### DOCUMENT SEGMENT ###

37 CFR Document 2019-05548
Notices of Intention and Statements of Account Under Compulsory License To Make and Distribute Phonorecords of Musical Works
November 5, 2020
CFR

AGENCY:

U.S. Copyright Office, Library of Congress.

ACTION:

Final rule.

SUMMARY:

The U.S. Copyright Office is issuing final regulations pursuant to the Musical Works Modernization Act, title I of the Orrin G. Hatch-Bob Goodlatte Music Modernization Act. This rule adopts previously issued interim regulations as final. The interim rule amended the Office's prior regulations pertaining to the compulsory license to make and distribute phonorecords of musical works so as to conform the prior regulations to the new law, including with respect to the operation of notices of intention and statements of account. In addition to adopting the interim rule as final, this final rule makes further technical changes to update cross-references to regulations that were recently amended by the Copyright Royalty Judges.

DATES:

Effective March 22, 2019.

FOR FURTHER INFORMATION CONTACT:

Regan A. Smith, General Counsel and Associate Register of Copyrights, by email at regans@copyright.gov, Steve Ruwe, Assistant General Counsel, by email at sruwe@copyright.gov, or Jason E. Sloan, Assistant General Counsel, by email at jslo@copyright.gov. Each can be contacted by telephone by calling (202) 707-8350.

SUPPLEMENTARY INFORMATION:

On October 11, 2018, the president signed into law the Orrin G. Hatch-Bob Goodlatte Music Modernization Act (“MMA”) which, among other things, substantially modified the compulsory “mechanical” license for making and distributing phonorecords of nondramatic musical works available under 17 U.S.C. 115.[1] On December 7, 2018, the Copyright Office published in the Federal Register an interim rule amending the Office's section 115-related regulations to harmonize them with the MMA's requirements, and to make other minor technical updates.[2] The amendments largely concerned statements of account and notices of intention to obtain a compulsory license. The Office did not receive any comments from the public in response to the interim rule. As a result, the Office is adopting the amendments promulgated through the interim rule as final without change.

###

STATED PROBLEM 1: Write out every line of the clock records word for word, leaving out the pictures.
The copyright rule and the records have no connection to each other.

### EXERCISE MATERIALS ###

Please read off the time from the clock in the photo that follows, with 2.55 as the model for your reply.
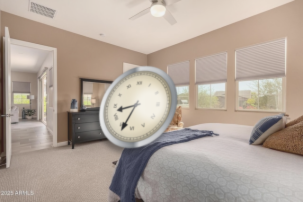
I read 8.34
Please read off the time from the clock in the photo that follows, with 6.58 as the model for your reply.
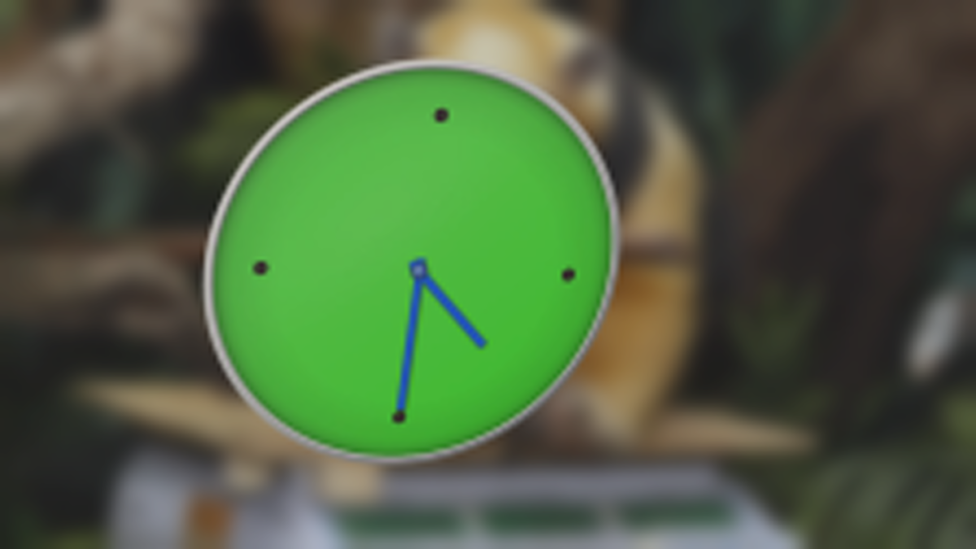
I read 4.30
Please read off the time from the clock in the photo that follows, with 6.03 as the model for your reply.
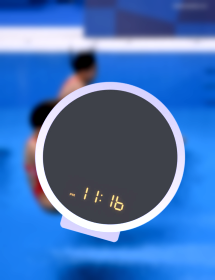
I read 11.16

###

STATED PROBLEM 2: Please pull out the passage of the copyright rule starting with "37 CFR Document" and going on through "Library of Congress.", copied exactly.

FULL SOLUTION 1:
Please read off the time from the clock in the photo that follows, with 2.55 as the model for your reply.
I read 8.34
Please read off the time from the clock in the photo that follows, with 6.58 as the model for your reply.
I read 4.30
Please read off the time from the clock in the photo that follows, with 6.03 as the model for your reply.
I read 11.16

FULL SOLUTION 2:
37 CFR Document 2019-05548
Notices of Intention and Statements of Account Under Compulsory License To Make and Distribute Phonorecords of Musical Works
November 5, 2020
CFR

AGENCY:

U.S. Copyright Office, Library of Congress.